Shares of WWE plunged as much as 24% to $47.50 in extended trading after the company announced the departure of Co-Presidents George Barrios and Michelle Wilson, effective immediately. The stock hasn’t traded that low since May 2018.
Frank Riddick, a board member for more than 11 years, has been named interim chief financial officer, WWE said Thursday. He’ll report to Chairman and Chief Executive Officer Vince McMahon, the billionaire who often serves as the face of the company.
“The board and I decided a change was necessary,” McMahon said in a statement. “We have different views on how best to achieve our strategic priorities.”
Writing on Wall
The reshuffling follows a difficult stretch for WWE, whose stock was crowned only two years ago by KeyBanc Capital Markets as “one to own in media.”
After a string of negative headlines in 2019, investors had grown concerned about both WWE’s upcoming contract renewals and a public-relations fallout surrounding the treatment of its wrestlers. The stock suffered its worst annual return since 2014, falling 13% last year while the S&P Midcap 400 Index added 24%.
Media reports had hinted that management was struggling to renew distribution contracts overseas, including international deals in key regions such as the Middle East. And earlier in the year, John Oliver, the comedian and late-night talk show host, had criticized WWE’s McMahon in a segment on “Last Week Tonight.”
Read more: WWE Plunges Most Since 2014 as Delayed TV Deal Slams Forecast
Oliver said that wrestlers were dying at a faster rate than professional football players, and that WWE failed to provide health insurance because the company deemed its talent independent contractors. WWE later rebuffed Oliver’s assertions, pointing to its “longstanding” talent wellness initiative. The program offers wrestlers a yearly physical and testing for brain function and substance abuse.
Better Days Ahead?
In recent months, Wall Street had seemed to grow more optimistic about WWE — following the expansion of a live event partnership in Saudi Arabia and an agreement with Fox Corp. to air “Friday Night Smackdown” in the U.S.
Event programming, encouraging long-term TV contracts and relatively predictable revenue alongside cash flow growth makes the company “well positioned,” Alan Gould, an analyst at Loop Capital Markets, said in a note last month.
Approximately 90% of analysts on Wall Street recommend a buy-equivalent rating on the stock, according to data compiled by Bloomberg.
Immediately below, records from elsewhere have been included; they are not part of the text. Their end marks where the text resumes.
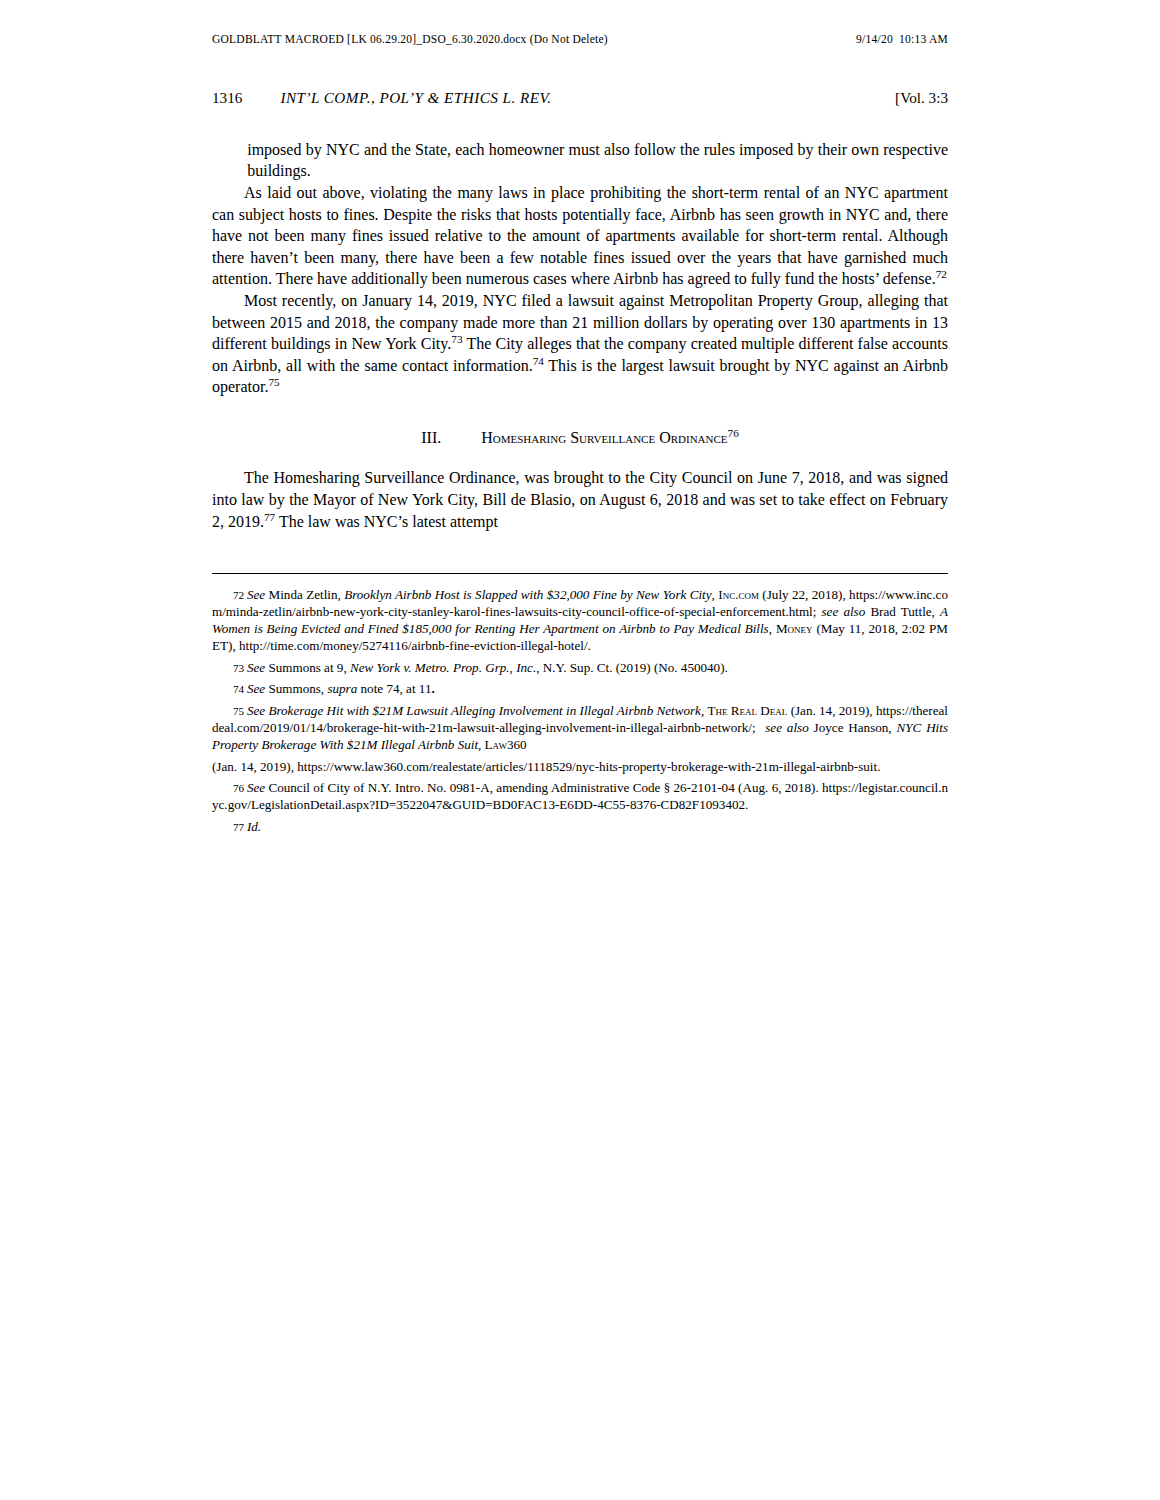GOLDBLATT MACROED [LK 06.29.20]_DSO_6.30.2020.docx (Do Not Delete) 9/14/20 10:13 AM
1316 INT’L COMP., POL’Y & ETHICS L. REV. [Vol. 3:3
imposed by NYC and the State, each homeowner must also follow the rules imposed by their own respective buildings.
As laid out above, violating the many laws in place prohibiting the short-term rental of an NYC apartment can subject hosts to fines. Despite the risks that hosts potentially face, Airbnb has seen growth in NYC and, there have not been many fines issued relative to the amount of apartments available for short-term rental. Although there haven’t been many, there have been a few notable fines issued over the years that have garnished much attention. There have additionally been numerous cases where Airbnb has agreed to fully fund the hosts’ defense.72
Most recently, on January 14, 2019, NYC filed a lawsuit against Metropolitan Property Group, alleging that between 2015 and 2018, the company made more than 21 million dollars by operating over 130 apartments in 13 different buildings in New York City.73 The City alleges that the company created multiple different false accounts on Airbnb, all with the same contact information.74 This is the largest lawsuit brought by NYC against an Airbnb operator.75
III. Homesharing Surveillance Ordinance76
The Homesharing Surveillance Ordinance, was brought to the City Council on June 7, 2018, and was signed into law by the Mayor of New York City, Bill de Blasio, on August 6, 2018 and was set to take effect on February 2, 2019.77 The law was NYC’s latest attempt
72 See Minda Zetlin, Brooklyn Airbnb Host is Slapped with $32,000 Fine by New York City, Inc.com (July 22, 2018), https://www.inc.com/minda-zetlin/airbnb-new-york-city-stanley-karol-fines-lawsuits-city-council-office-of-special-enforce­ment.html; see also Brad Tuttle, A Women is Being Evicted and Fined $185,000 for Renting Her Apartment on Airbnb to Pay Medical Bills, Money (May 11, 2018, 2:02 PM ET), http://time.com/money/5274116/airbnb-fine-eviction-illegal-hotel/.
73 See Summons at 9, New York v. Metro. Prop. Grp., Inc., N.Y. Sup. Ct. (2019) (No. 450040).
74 See Summons, supra note 74, at 11.
75 See Brokerage Hit with $21M Lawsuit Alleging Involvement in Illegal Airbnb Network, The Real Deal (Jan. 14, 2019), https://therealdeal.com/2019/01/14/bro­kerage-hit-with-21m-lawsuit-alleging-involvement-in-illegal-airbnb-network/; see also Joyce Hanson, NYC Hits Property Brokerage With $21M Illegal Airbnb Suit, Law360
(Jan. 14, 2019), https://www.law360.com/realestate/articles/1118529/nyc-hits-property-brokerage-with-21m-illegal-airbnb-suit.
76 See Council of City of N.Y. Intro. No. 0981-A, amending Administrative Code § 26-2101-04 (Aug. 6, 2018). https://legistar.council.nyc.gov/LegislationDe­tail.aspx?ID=3522047&GUID=BD0FAC13-E6DD-4C55-8376-CD82F1093402.
77 Id.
And some of the company’s initiatives, like its streaming-based WWE Network, appear promising.
But the Stamford, Connecticut-based company offered a dimmer outlook on Thursday. It now expects to report 2019 adjusted earnings of $180 million, down from as much $190 million as previously forecast. The new projection trails the nearly $186.6 million that consensus estimates were calling for.
WWE is scheduled to release its final results on Feb. 6.
The company is working to re-energize fans with new talent — and some well-known names from the past.
Terry “Hulk Hogan” Bollea, arguably the biggest star to come out of the wrestling industry next to Dwayne “The Rock” Johnson, is making a bid for a comeback in 2020.
“Wrestlmania is right around the corner Brother!” Hogan, 65, teased in a social media post this month on Twitter.
But McMahon will need more than wrestling veterans to get the company back on track.
The executive said Thursday that WWE is up to the challenge.
“The board and I have great confidence in our collective abilities to create compelling content, engage our global fan base across platforms, increase revenues and drive shareholder value,” he said.